This award is funded under the American Recovery and Reinvestment Act of 2009 (Public Law 111-5).
The investigator works on the topology of algebraic maps, with applications to algebraic cycles. The study of the relations between the topology of the domain and target of a map is interesting and has broad applications in the fields of geometry and topology. This project aims at 1) Furthering the study and the understanding of the Hodge and Chow-theoretic properties of complex algebraic maps and 2) Explicitly studying these properties in significant cases, such as the Hitchin systems and the system of hyperplane sections.

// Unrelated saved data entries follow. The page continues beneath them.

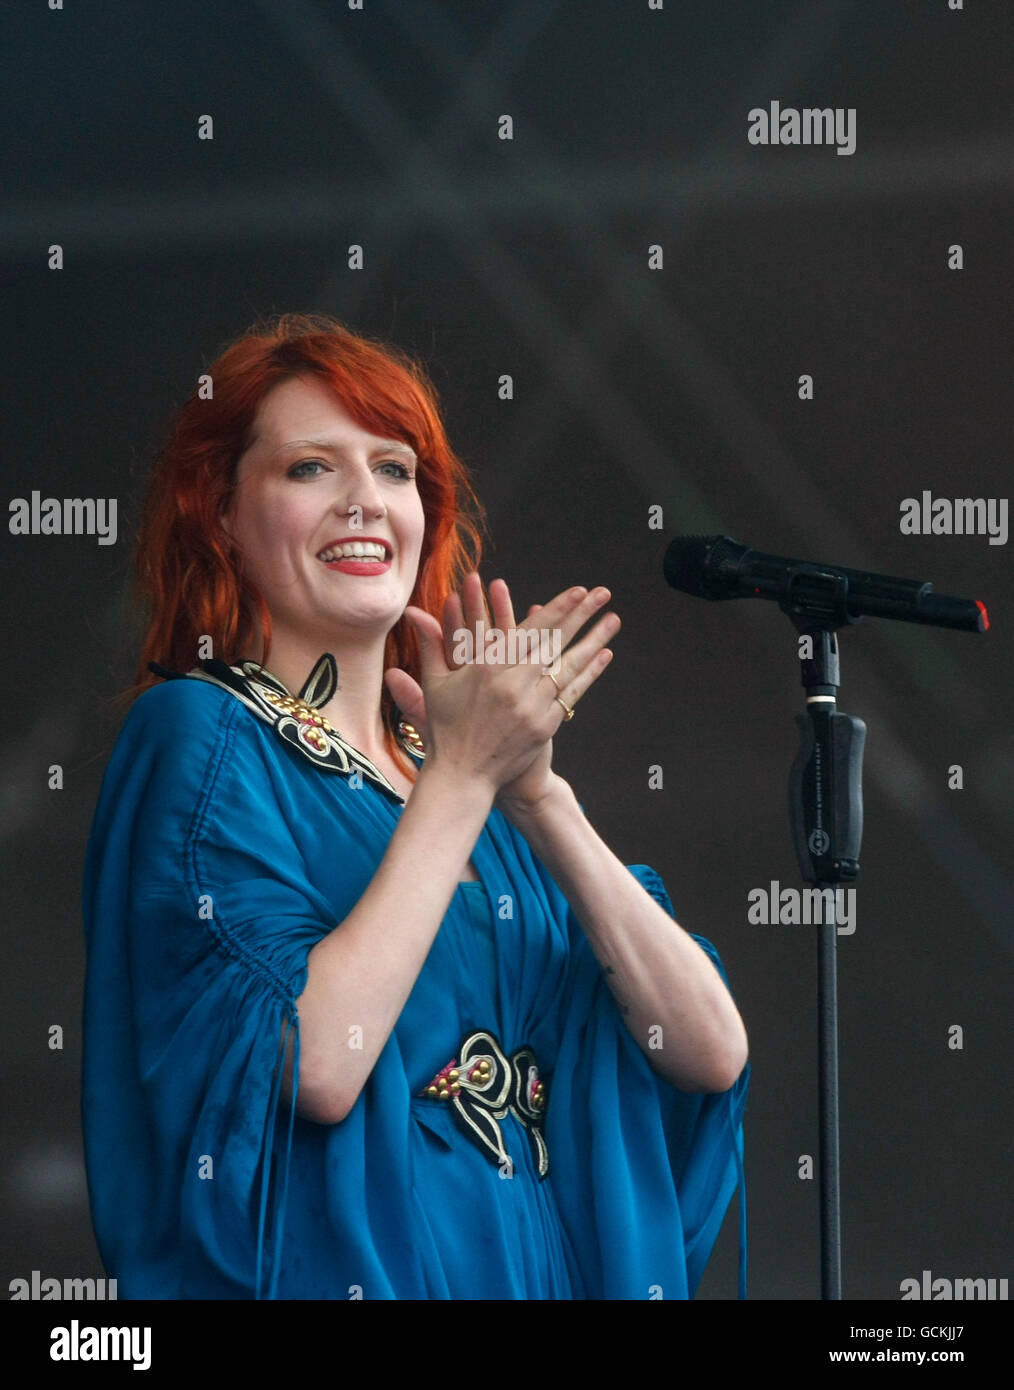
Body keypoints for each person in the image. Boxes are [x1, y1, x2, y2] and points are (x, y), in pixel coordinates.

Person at [81, 312, 750, 1300]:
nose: (365, 501)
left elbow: (706, 1049)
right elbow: (315, 1065)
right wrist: (464, 779)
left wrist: (537, 792)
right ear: (218, 512)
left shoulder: (481, 794)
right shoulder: (203, 733)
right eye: (312, 467)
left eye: (395, 470)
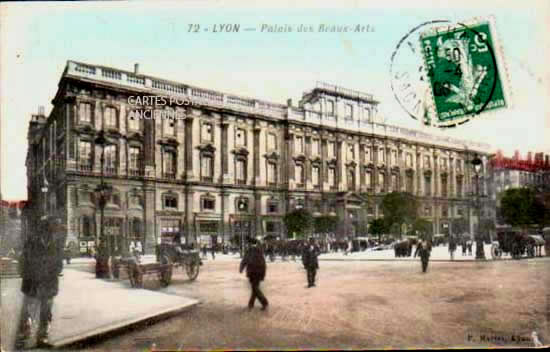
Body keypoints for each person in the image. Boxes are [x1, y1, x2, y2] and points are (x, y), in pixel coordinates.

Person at [15, 216, 66, 348]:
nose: (57, 230)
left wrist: (55, 270)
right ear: (47, 228)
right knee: (28, 311)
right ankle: (22, 338)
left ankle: (42, 338)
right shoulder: (32, 241)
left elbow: (59, 261)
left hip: (48, 282)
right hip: (33, 282)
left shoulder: (56, 243)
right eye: (55, 227)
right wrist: (28, 275)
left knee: (46, 312)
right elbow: (23, 260)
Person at [239, 238, 268, 310]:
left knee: (255, 288)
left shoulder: (250, 251)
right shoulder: (259, 250)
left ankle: (264, 302)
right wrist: (263, 272)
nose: (246, 245)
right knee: (255, 288)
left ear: (250, 244)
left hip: (253, 272)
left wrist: (241, 268)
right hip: (259, 272)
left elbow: (245, 260)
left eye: (247, 243)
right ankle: (251, 304)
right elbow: (263, 262)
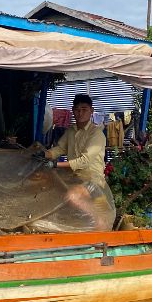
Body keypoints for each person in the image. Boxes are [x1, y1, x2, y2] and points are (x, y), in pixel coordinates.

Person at [40, 93, 114, 229]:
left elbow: (84, 161)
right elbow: (60, 148)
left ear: (91, 111)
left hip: (93, 181)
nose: (80, 113)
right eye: (77, 110)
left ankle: (100, 223)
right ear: (73, 110)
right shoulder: (71, 131)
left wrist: (56, 164)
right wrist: (45, 154)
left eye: (84, 109)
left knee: (72, 196)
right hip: (74, 177)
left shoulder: (96, 134)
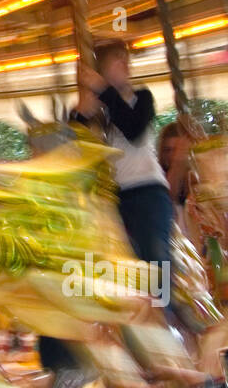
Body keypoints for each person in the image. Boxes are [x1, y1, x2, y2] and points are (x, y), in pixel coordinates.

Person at [70, 40, 172, 288]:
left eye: (126, 58)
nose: (126, 63)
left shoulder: (141, 98)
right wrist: (79, 116)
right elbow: (71, 152)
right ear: (101, 68)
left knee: (154, 261)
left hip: (146, 190)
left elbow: (133, 130)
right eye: (117, 58)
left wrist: (104, 90)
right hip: (110, 199)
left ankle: (164, 315)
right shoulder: (93, 109)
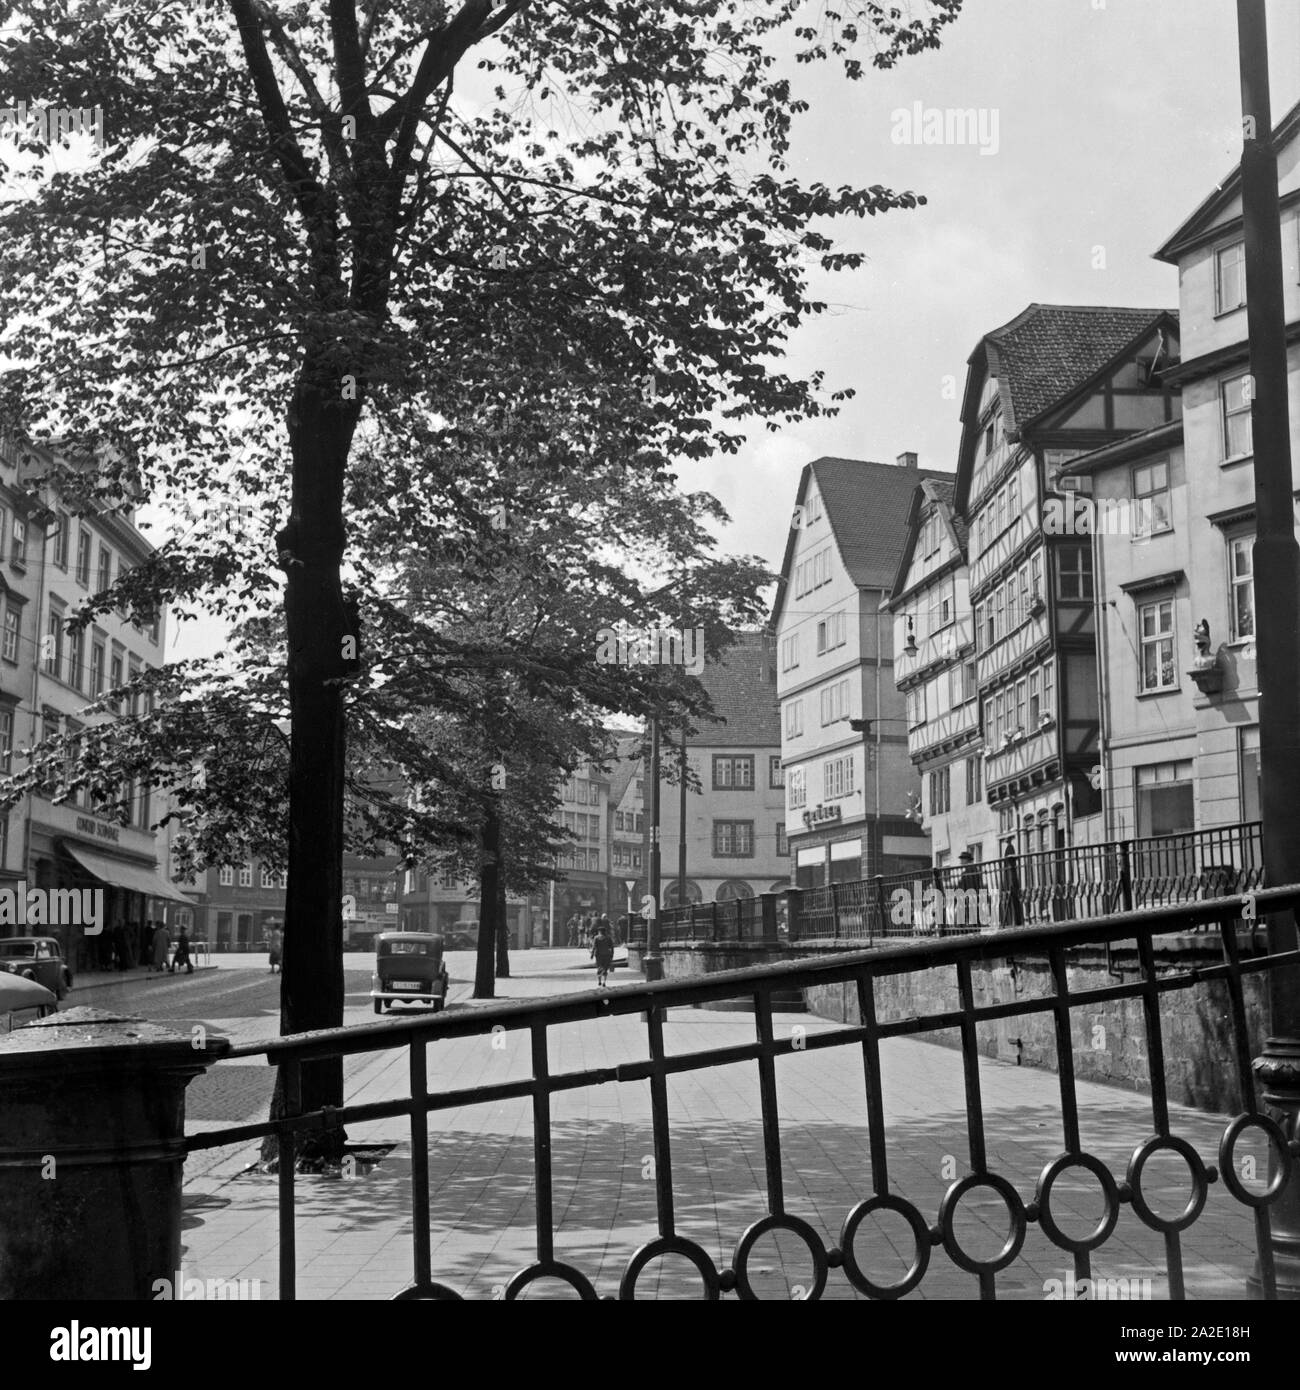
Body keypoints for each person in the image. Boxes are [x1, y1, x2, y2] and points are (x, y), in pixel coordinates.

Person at [590, 922, 615, 987]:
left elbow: (594, 947)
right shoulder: (608, 938)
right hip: (607, 955)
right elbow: (612, 947)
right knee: (605, 969)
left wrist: (592, 954)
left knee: (599, 968)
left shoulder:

The investigator works in the field of algebraic geometry. Algebraic geometry is the discipline devoted to the study of polynomial equations. It is an ancient subject rooted in the early achievements of humanity, like the wheel, the Egyptians' elliptical flowers arrangements and Archimedes' burning parabolic mirrors. Circles, ellipses and parabolas arise from the polynomial equations we study in high school. They are both beautiful and ubiquitous in nature as they describe many natural phenomena, from the motion of planets to the shape of leaves and flowers, to the behavior of microscopic particles. The funded project is strongly inclined towards pure research and proposes to study the deeper properties of the solutions to more complicated algebraic equations (called algebraic maps). As it has always been the case, pure and applied mathematics will influence each other and new abstract ideas will fuel the progress of applications.